5 de agosto de 2010

Llueve, llueve

Hace poco hablé de las lluvias que azotan la Ciudad de la Esperanza, como la bautizó el ex gobernador del Distrito Federal hace ya algunos ayeres y pensé, ilusamente, que ahí terminaba la historia. Bueno, pues parece que esto no es así.
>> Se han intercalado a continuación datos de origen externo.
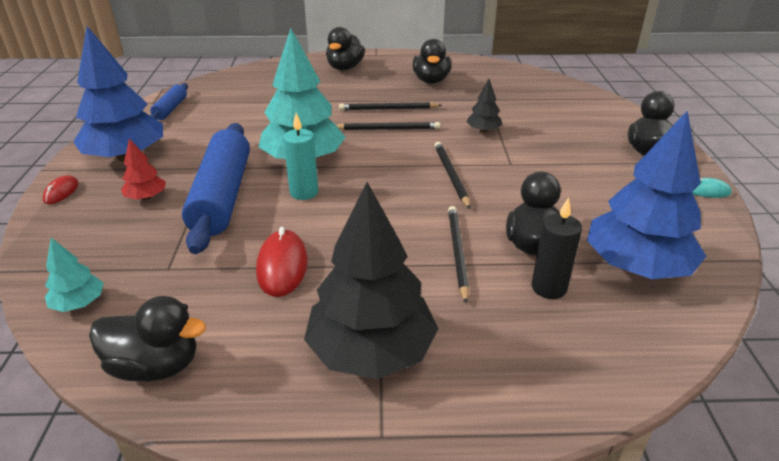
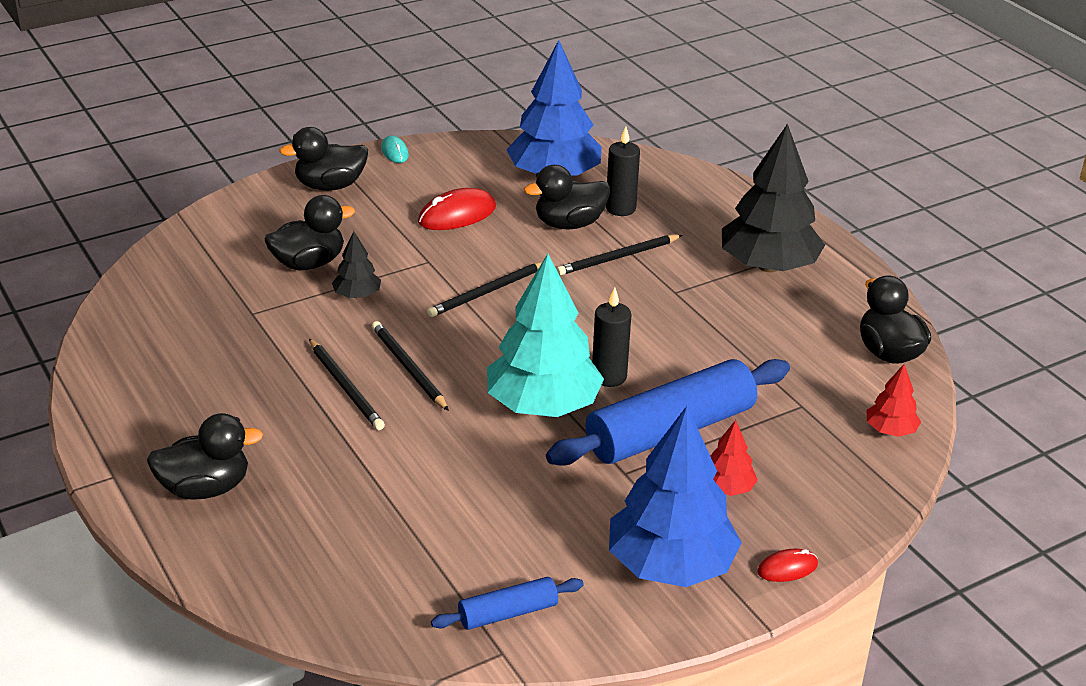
camera: 120 degrees left, 0 degrees up
(79, 303) = (890, 430): turquoise tree -> red tree
(282, 266) = (730, 341): red mouse -> red mouse (457, 215)
(304, 192) = (609, 376): turquoise candle -> black candle
(431, 81) = (210, 378): black duck -> black duck (309, 263)

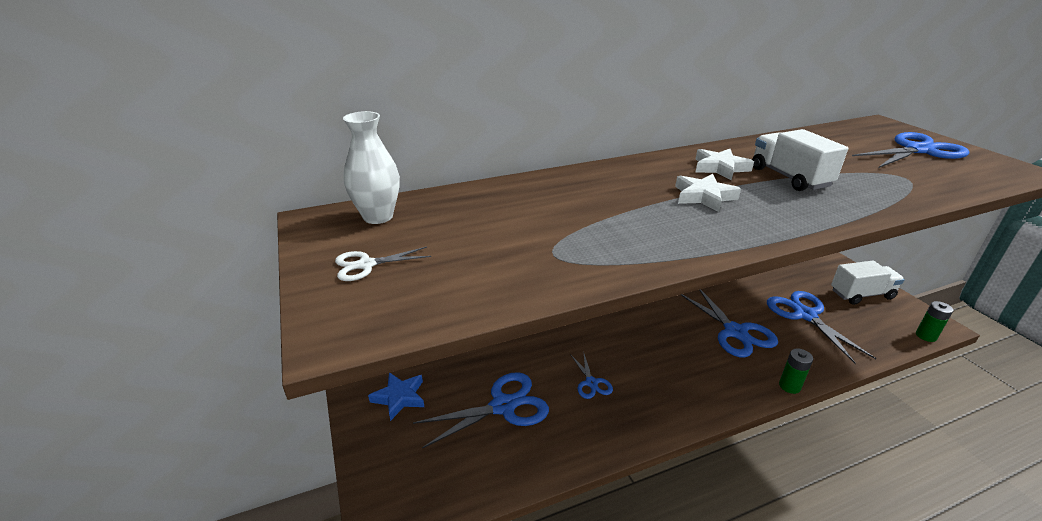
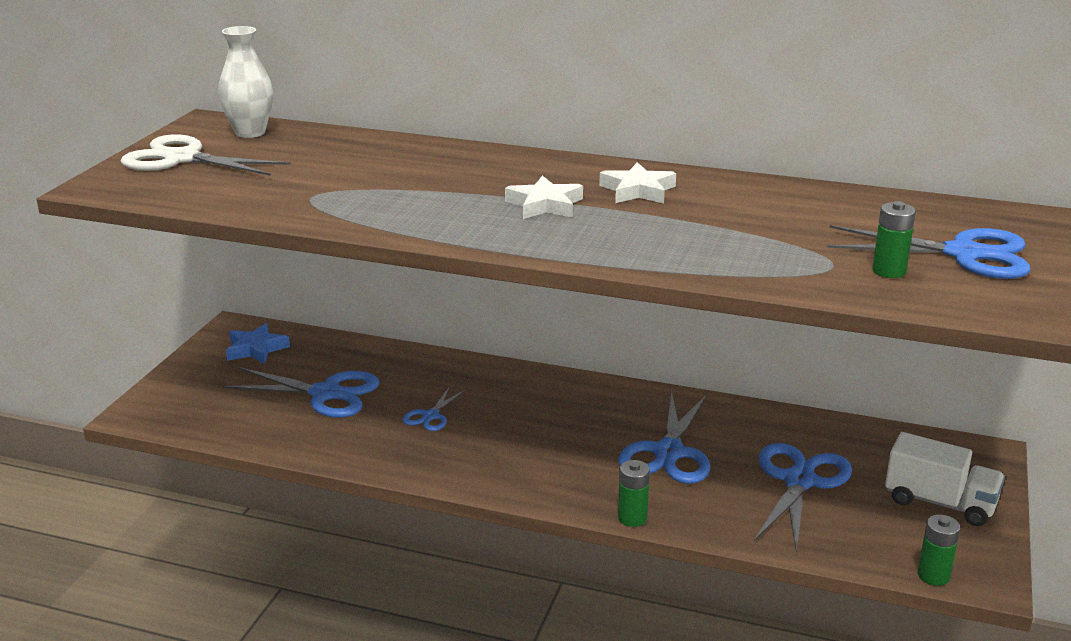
camera: 40 degrees right, 5 degrees down
(366, 265) = (182, 159): white scissors -> white scissors, size x1.91
(789, 177) = (688, 221): white truck -> none
(927, 171) = (889, 271): none -> green battery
Sigue lloviendo a cántaros, a torrentes, imparablemente, sin la menor piedad por los habitantes de esta ciudad.

Sé que la Ciudad de México no es la única que se ha visto afectada por estos fenómenos y caprichos del medio ambiente, pero como yo vivo en este lugar, pues me toca hablar de lo que estoy experimentando, aunque la opinión de habitantes de otras ciudades puede ser distinta, mucho peor o más llevadera que la nuestra.

La ciudad es un charco inmenso, y no hay día en que las cosas no se pongan un poco peor. Llueve por la mañana, por la noche, al mediodía… a todas horas. Es difícil salir sin un paraguas, que se ha convertido en un elemento básico de supervivencia, y en todas partes se ven personas agazapadas bajo los techos de las casas, imposibilitadas a seguir su camino. Todo huele a humedad, a cuerpos mojados, a cañerías que parecen surtideros y que las autoridades, con un poco de imaginación, podrían convertir en fuentes. Je, je. Fuentes de aguas negras, por supuesto. El sistema de drenaje se ha visto sobrepasado, y por mucho, y me parece que el Valle de México no está muy lejos de convertirse en ese lugar poblado de lagunas por donde navegaban las chinampas sobre las que nuestros antepasados practicaban la agricultura.

En fin, que así están las cosas en este lugar, y lo más desagradable (hasta cierto punto) es verse atrapado dentro de casa si no desea uno pescar un resfriado por el chapuzón que implica salir a la calle y respirar un poco de aire puro.